* **Assigned task**: Go to the line containing "[00:04.011]" in the records below and print it and every following line exactly, on through the line containing "47: (450, 376)", then stop.

* **Extracted records**:
------------------------------------------------
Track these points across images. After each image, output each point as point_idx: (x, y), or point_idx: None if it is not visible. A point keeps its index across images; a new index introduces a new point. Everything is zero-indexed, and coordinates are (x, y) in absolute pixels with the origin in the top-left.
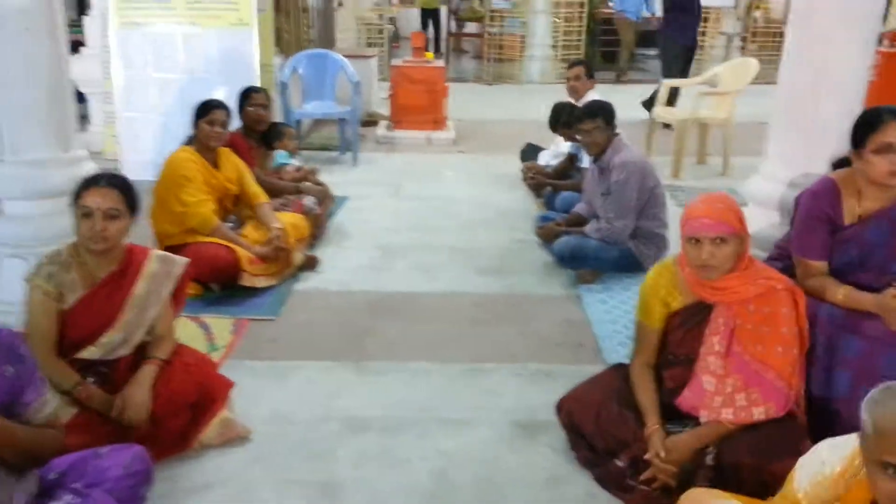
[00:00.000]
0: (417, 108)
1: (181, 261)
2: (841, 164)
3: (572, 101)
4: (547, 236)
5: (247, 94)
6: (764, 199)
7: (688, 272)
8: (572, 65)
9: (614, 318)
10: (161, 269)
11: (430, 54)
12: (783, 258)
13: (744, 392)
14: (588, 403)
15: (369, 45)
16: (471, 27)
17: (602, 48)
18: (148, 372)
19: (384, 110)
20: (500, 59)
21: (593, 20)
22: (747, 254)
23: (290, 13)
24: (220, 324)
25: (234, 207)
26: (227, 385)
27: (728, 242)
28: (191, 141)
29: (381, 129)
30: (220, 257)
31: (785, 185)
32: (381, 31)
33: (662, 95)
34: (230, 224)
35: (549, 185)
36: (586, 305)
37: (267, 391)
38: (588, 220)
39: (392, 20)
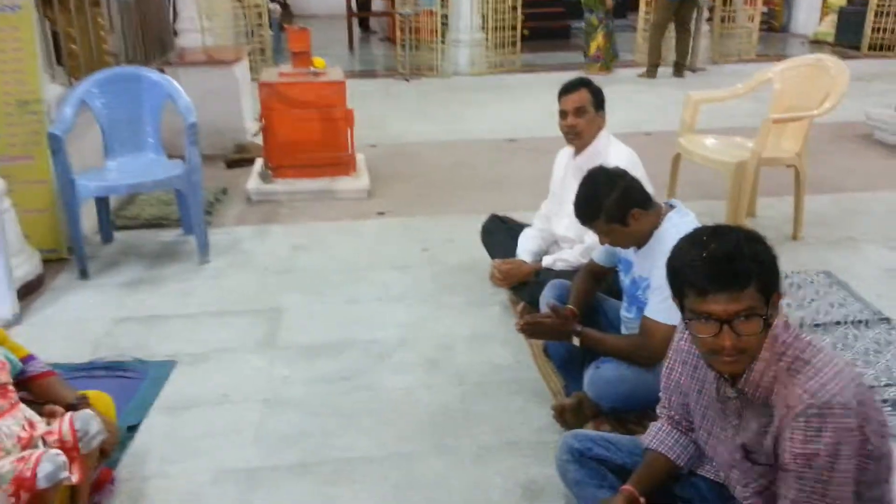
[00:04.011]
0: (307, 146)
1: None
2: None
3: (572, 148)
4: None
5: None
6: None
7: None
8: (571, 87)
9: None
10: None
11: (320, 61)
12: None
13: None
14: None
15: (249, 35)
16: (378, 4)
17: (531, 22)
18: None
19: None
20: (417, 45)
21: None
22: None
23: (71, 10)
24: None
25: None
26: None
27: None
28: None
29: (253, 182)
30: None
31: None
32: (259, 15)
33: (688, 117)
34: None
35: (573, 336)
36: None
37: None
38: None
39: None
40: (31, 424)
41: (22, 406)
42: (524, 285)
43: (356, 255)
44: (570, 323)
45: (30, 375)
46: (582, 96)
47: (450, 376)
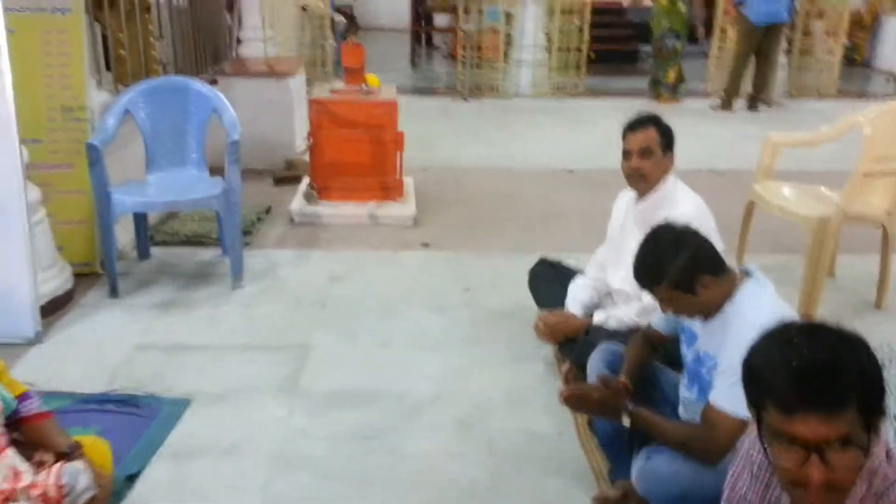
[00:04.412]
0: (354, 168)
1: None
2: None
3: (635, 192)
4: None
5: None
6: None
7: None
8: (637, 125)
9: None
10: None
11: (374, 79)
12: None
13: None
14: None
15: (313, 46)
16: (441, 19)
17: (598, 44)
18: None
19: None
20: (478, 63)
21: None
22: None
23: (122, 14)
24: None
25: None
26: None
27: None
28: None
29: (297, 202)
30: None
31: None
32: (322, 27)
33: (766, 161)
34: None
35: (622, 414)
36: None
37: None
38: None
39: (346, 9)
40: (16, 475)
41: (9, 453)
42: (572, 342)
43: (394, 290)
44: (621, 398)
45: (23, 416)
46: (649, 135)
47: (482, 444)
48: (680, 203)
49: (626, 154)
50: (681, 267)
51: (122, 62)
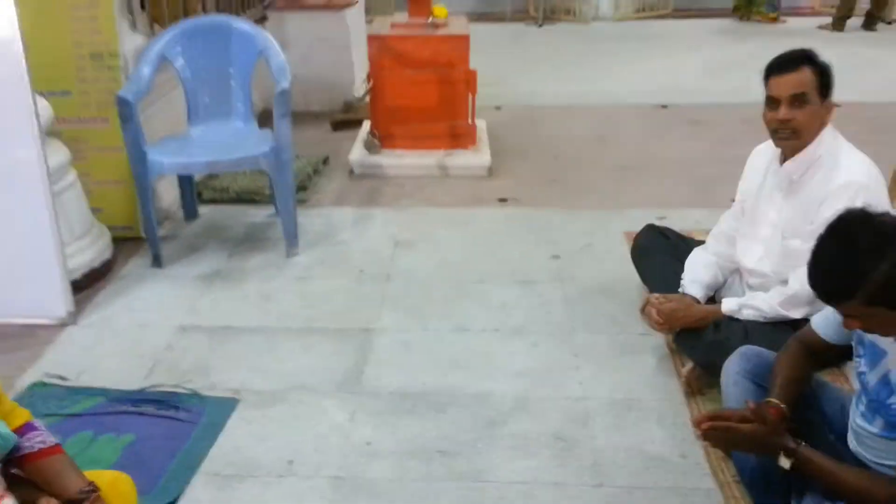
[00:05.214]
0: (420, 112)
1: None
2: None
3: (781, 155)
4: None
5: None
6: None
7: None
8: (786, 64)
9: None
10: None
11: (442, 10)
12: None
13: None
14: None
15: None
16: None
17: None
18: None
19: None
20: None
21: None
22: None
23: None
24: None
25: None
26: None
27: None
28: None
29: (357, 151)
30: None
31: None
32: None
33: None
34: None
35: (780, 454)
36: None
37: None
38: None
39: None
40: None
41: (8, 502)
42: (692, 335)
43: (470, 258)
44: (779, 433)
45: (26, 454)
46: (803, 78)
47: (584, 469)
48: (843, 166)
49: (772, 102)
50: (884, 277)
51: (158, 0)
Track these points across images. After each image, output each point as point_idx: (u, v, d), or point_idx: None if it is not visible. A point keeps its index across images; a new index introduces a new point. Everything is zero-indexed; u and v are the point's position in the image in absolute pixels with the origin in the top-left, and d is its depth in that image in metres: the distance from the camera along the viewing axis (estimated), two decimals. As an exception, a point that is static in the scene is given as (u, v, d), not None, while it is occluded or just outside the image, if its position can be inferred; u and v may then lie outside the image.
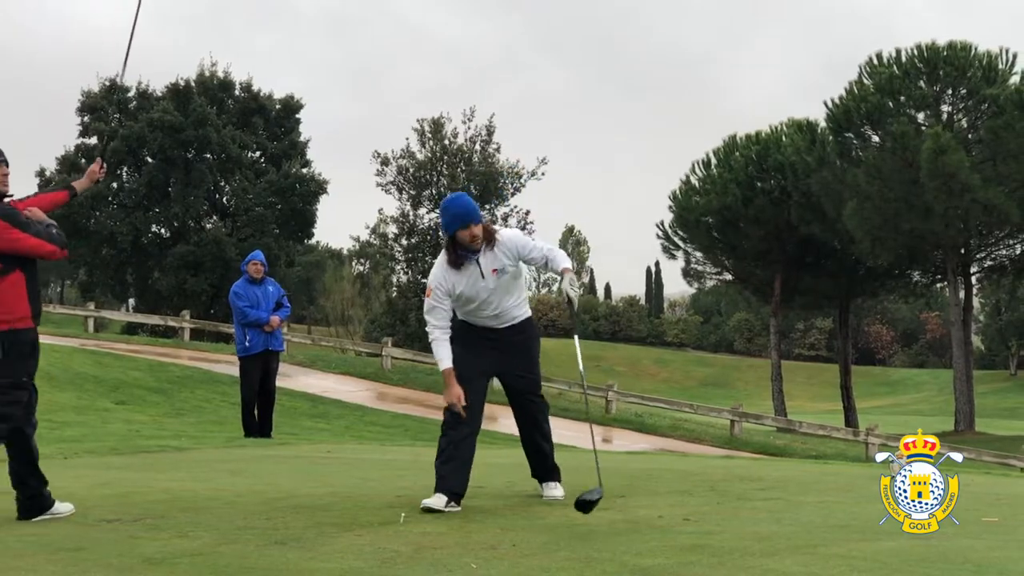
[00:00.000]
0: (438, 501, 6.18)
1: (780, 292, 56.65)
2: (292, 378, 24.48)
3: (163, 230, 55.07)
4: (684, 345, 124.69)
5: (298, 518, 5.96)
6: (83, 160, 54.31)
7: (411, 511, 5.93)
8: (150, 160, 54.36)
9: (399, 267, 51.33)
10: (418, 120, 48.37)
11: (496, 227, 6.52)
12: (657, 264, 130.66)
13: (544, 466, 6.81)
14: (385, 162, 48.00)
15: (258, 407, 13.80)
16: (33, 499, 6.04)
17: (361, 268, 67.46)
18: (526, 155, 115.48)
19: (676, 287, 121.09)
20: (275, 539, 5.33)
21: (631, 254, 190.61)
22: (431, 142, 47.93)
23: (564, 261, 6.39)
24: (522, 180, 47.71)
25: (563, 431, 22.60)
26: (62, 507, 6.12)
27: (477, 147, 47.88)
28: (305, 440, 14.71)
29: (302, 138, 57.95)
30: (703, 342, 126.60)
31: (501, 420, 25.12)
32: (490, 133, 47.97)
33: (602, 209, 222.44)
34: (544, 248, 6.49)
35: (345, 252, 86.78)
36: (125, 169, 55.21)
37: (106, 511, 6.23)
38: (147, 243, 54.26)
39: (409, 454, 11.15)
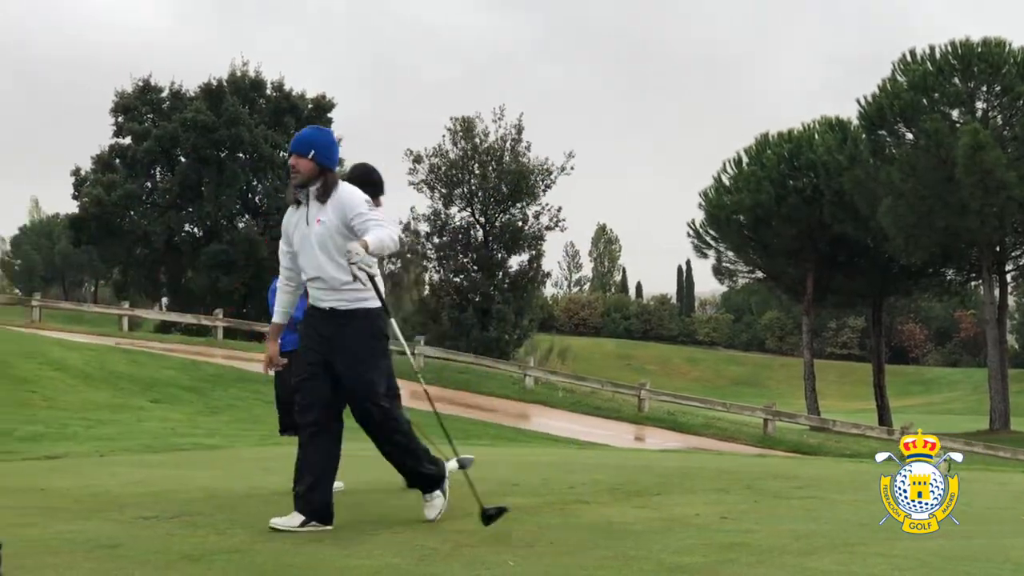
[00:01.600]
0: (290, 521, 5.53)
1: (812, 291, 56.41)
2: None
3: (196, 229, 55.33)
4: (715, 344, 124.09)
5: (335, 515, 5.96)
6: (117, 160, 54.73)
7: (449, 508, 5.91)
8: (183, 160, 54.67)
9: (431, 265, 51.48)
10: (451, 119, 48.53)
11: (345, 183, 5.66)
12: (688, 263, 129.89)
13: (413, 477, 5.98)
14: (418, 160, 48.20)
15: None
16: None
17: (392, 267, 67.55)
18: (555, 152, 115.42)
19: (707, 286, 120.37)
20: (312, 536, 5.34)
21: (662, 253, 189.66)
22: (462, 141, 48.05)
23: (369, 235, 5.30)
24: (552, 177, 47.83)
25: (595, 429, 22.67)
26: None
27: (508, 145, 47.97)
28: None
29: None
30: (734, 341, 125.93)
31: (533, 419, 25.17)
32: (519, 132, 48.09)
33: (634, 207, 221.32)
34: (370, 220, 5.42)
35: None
------------------------------------------------
* **Solution**:
[00:04.011]
0: (307, 146)
1: None
2: None
3: (572, 148)
4: None
5: None
6: None
7: None
8: (571, 87)
9: None
10: None
11: (320, 61)
12: None
13: None
14: None
15: (249, 35)
16: (378, 4)
17: (531, 22)
18: None
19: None
20: (417, 45)
21: None
22: None
23: (71, 10)
24: None
25: None
26: None
27: None
28: None
29: (253, 182)
30: None
31: None
32: (259, 15)
33: (688, 117)
34: None
35: (573, 336)
36: None
37: None
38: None
39: None
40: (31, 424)
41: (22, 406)
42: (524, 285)
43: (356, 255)
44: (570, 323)
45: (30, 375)
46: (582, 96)
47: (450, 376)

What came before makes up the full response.